6. Il résulte de tout ce qui précède que la SARL Transport Calyps'eau n'est pas fondée à soutenir que c'est à tort que, par le jugement attaqué, le magistrat désigné par le président du tribunal administratif de Rouen l'a condamnée à verser une amende de 5 000 euros et lui a enjoint de nettoyer et de remettre en état la zone du domaine public fluvial que le naufrage du pousseur " Signal " a polluée.

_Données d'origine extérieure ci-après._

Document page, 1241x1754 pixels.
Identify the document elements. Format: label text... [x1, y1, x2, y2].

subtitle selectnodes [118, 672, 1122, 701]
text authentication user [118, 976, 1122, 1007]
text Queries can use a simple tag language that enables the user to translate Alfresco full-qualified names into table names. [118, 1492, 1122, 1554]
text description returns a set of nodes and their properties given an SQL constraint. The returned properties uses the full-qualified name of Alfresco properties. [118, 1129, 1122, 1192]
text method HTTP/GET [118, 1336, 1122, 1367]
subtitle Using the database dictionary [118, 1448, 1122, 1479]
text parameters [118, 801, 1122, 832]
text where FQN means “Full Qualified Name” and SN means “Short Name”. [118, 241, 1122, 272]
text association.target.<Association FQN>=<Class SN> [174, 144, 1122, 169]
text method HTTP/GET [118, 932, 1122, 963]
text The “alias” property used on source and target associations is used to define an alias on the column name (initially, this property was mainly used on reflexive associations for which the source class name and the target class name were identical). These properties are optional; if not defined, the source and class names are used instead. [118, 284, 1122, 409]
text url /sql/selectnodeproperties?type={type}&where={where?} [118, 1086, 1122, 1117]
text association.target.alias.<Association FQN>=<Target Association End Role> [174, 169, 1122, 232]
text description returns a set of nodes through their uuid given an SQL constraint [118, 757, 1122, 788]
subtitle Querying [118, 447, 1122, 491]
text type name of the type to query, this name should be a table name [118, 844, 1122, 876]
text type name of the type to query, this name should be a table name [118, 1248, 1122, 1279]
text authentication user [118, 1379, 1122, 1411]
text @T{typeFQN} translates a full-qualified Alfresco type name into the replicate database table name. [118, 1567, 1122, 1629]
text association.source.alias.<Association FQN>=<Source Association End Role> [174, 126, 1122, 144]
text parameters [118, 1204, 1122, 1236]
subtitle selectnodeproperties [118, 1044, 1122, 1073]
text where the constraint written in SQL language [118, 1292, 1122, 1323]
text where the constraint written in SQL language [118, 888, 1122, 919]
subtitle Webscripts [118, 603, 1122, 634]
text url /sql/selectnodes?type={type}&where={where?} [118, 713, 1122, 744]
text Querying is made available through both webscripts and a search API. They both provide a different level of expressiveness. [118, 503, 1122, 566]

Sur les frais exposés et non compris dans les dépens :
7. Les dispositions de l'article L. 761-1 du code de justice administrative font obstacle à ce que soit mise à la charge de l'établissement public Voies navigables de France, qui n'est pas, dans la présente instance, la partie perdante, la somme que la SARL Transport Calyps'eau réclame au titre des frais du procès.

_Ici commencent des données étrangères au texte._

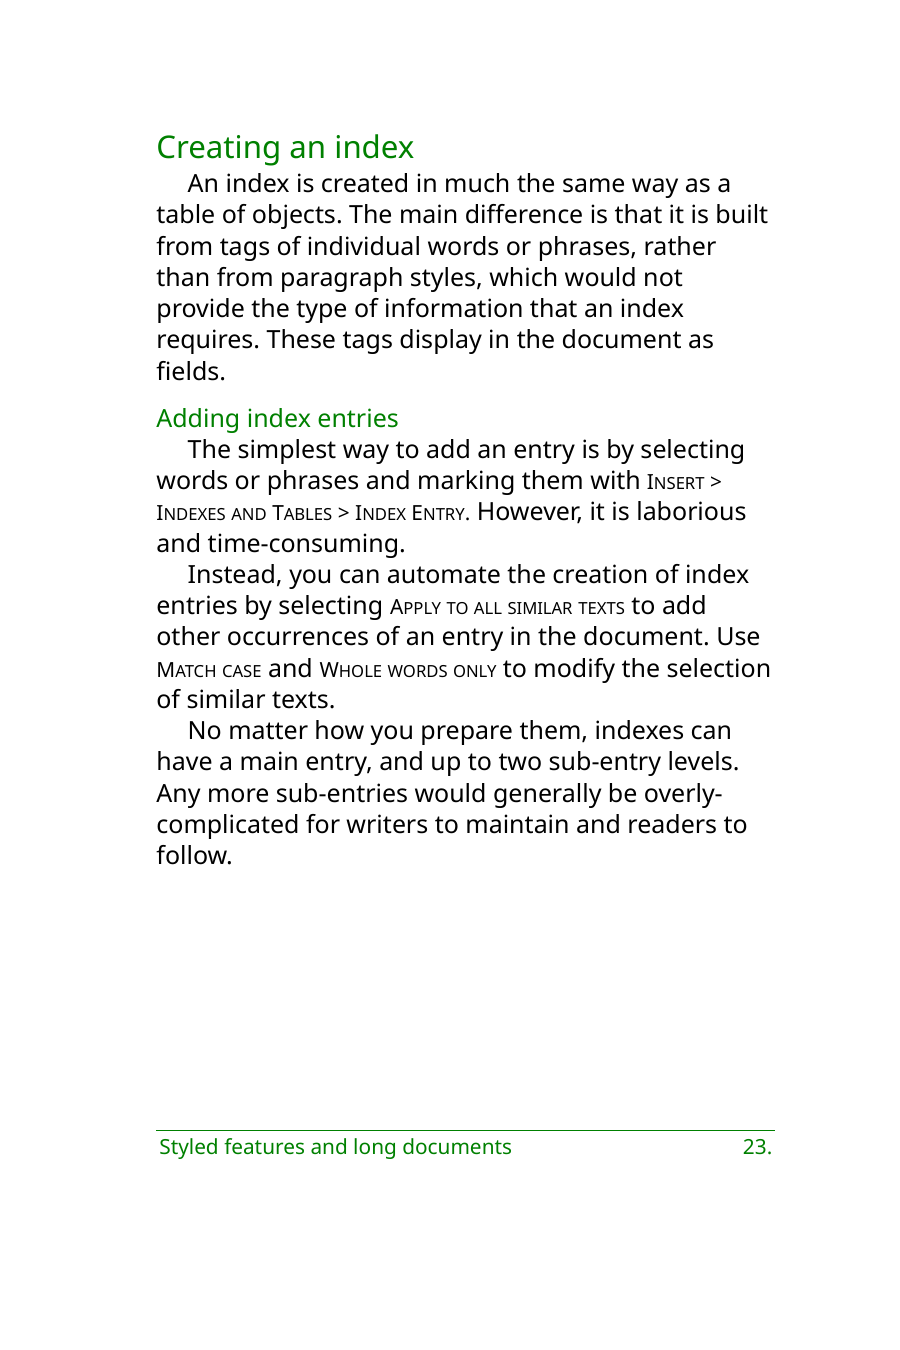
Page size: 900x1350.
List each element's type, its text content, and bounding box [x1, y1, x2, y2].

text An index is created in much the same way as a table of objects. The main difference is that it is built from tags of individual words or phrases, rather than from paragraph styles, which would not provide the type of information that an index requires. These tags display in the document as fields. [156, 168, 775, 386]
text The simplest way to add an entry is by selecting words or phrases and marking them with Insert > Indexes and Tables > Index Entry. However, it is laborious and time-consuming. [156, 433, 775, 558]
text Instead, you can automate the creation of index entries by selecting Apply to all similar texts to add other occurrences of an entry in the document. Use Match case and Whole words only to modify the selection of similar texts. [156, 558, 775, 714]
subtitle Adding index entries [156, 402, 775, 433]
subtitle Creating an index [156, 125, 775, 168]
text No matter how you prepare them, indexes can have a main entry, and up to two sub-entry levels. Any more sub-entries would generally be overly-complicated for writers to maintain and readers to follow. [156, 714, 775, 871]
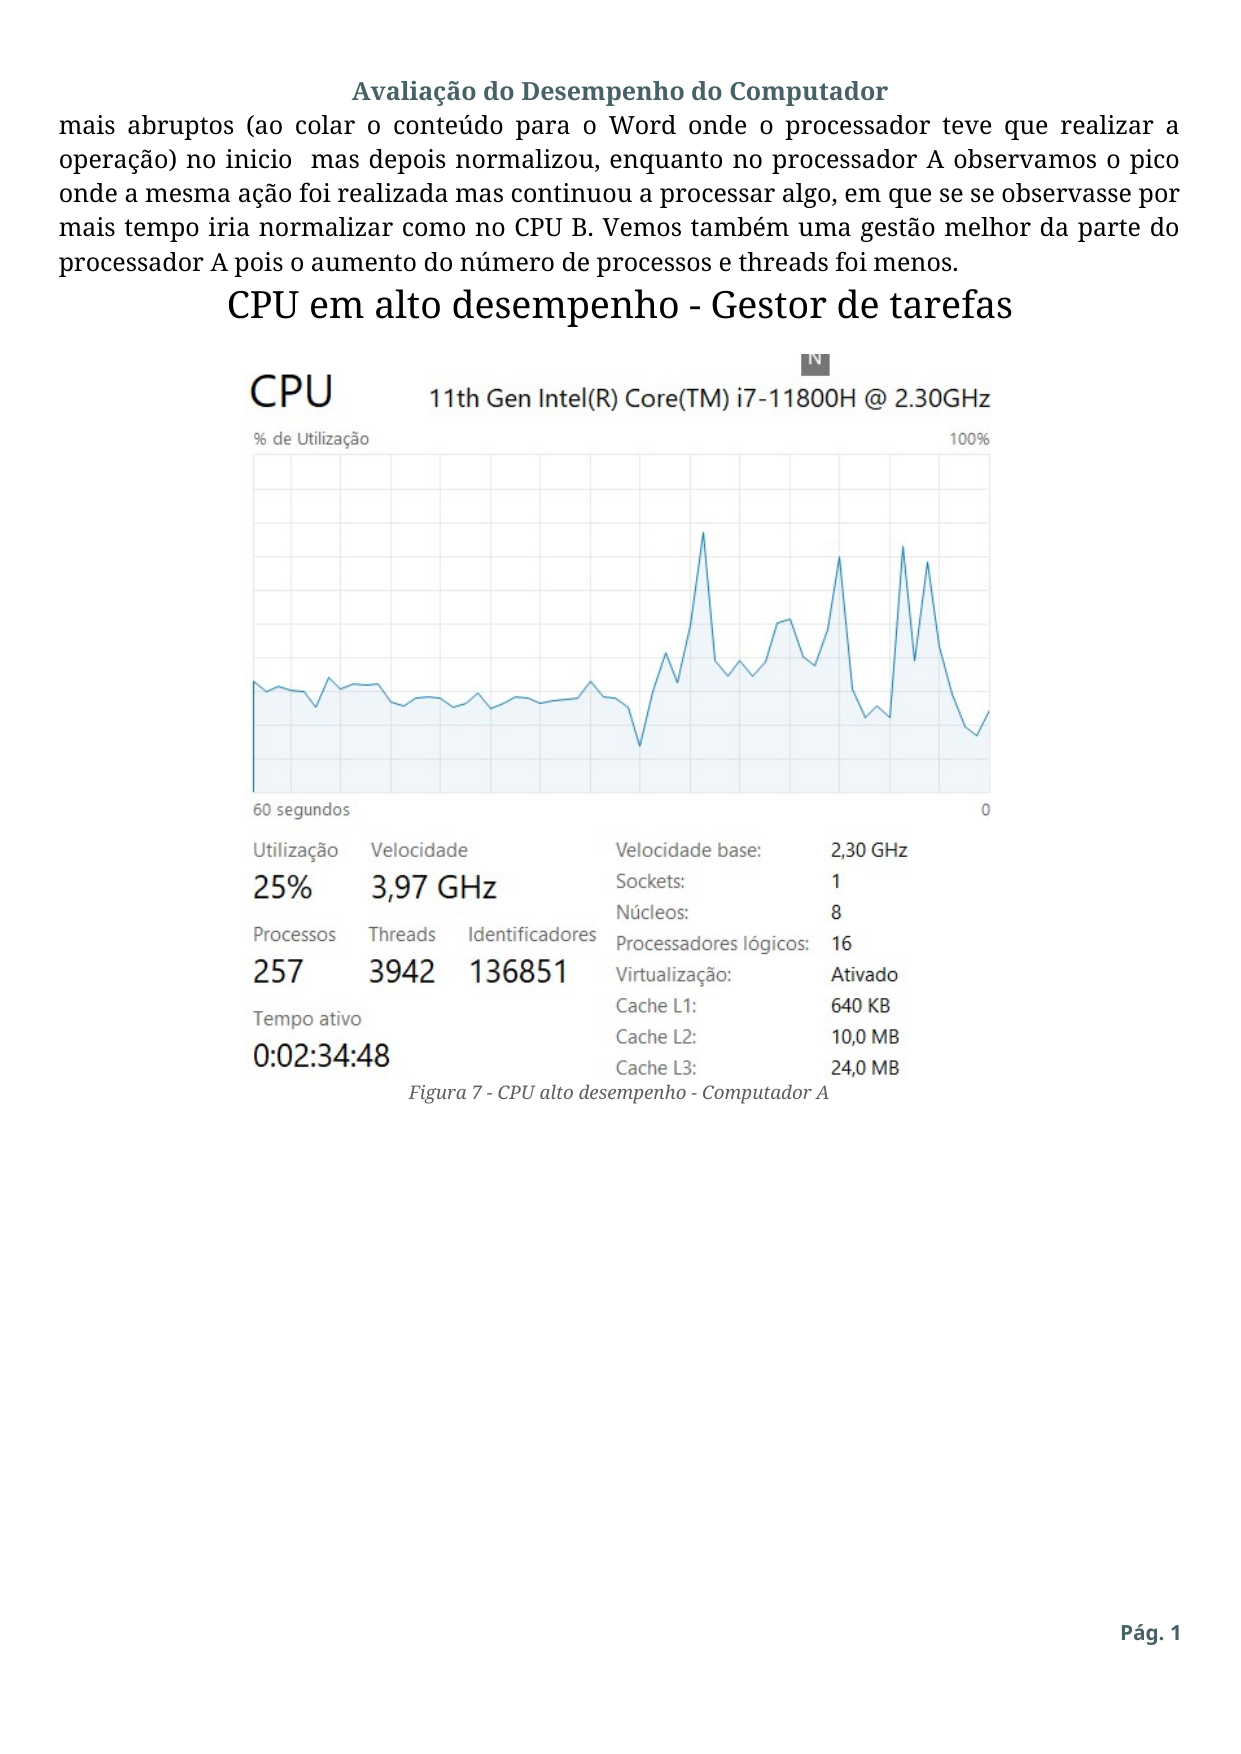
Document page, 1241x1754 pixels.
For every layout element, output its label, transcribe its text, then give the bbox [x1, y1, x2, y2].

subtitle CPU em alto desempenho - Gestor de tarefas [58, 278, 1182, 329]
text mais abruptos (ao colar o conteúdo para o Word onde o processador teve que realizar a operação) no inicio mas depois normalizou, enquanto no processador A observamos o pico onde a mesma ação foi realizada mas continuou a processar algo, em que se se observasse por mais tempo iria normalizar como no CPU B. Vemos também uma gestão melhor da parte do processador A pois o aumento do número de processos e threads foi menos. [58, 108, 1182, 278]
text Figura 7 - CPU alto desempenho - Computador A [58, 1079, 1182, 1105]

8. Si une personne publique qui n'a pas eu recours au ministère d'avocat peut néanmoins demander au juge le bénéfice de l'article L. 761-1 du code de justice administrative au titre des frais spécifiques exposés par elle à l'occasion de l'instance, elle ne saurait se borner à faire état d'un surcroît de travail de ses services et doit faire état précisément des frais qu'elle aurait exposés pour défendre à l'instance. En l'espèce, Voies navigables de France, établissement public dans les missions duquel entre celle de défendre les actions dont il est l'auteur, et qui dispose de services juridiques et contentieux organisés à cette fin, ne fait état devant la cour d'aucun frais spécifique lié à la présente instance, qui excèderait le coût normal de fonctionnement de ses services contentieux. Ses conclusions fondées sur article L. 761-1 du code de justice administrative doivent donc être rejetées.
DÉCIDE :
Article 1er : La requête de la SARL Transport Calyps'eau est rejetée.
Article 2 : Les conclusions de l'établissement public Voies navigables de France présentées au titre de l'article L. 761-1 du code de justice administrative sont rejetées.
Article 3 : Le présent arrêt sera notifié à la SARL Transport Calyps'eau et à l'établissement public Voies navigables de France.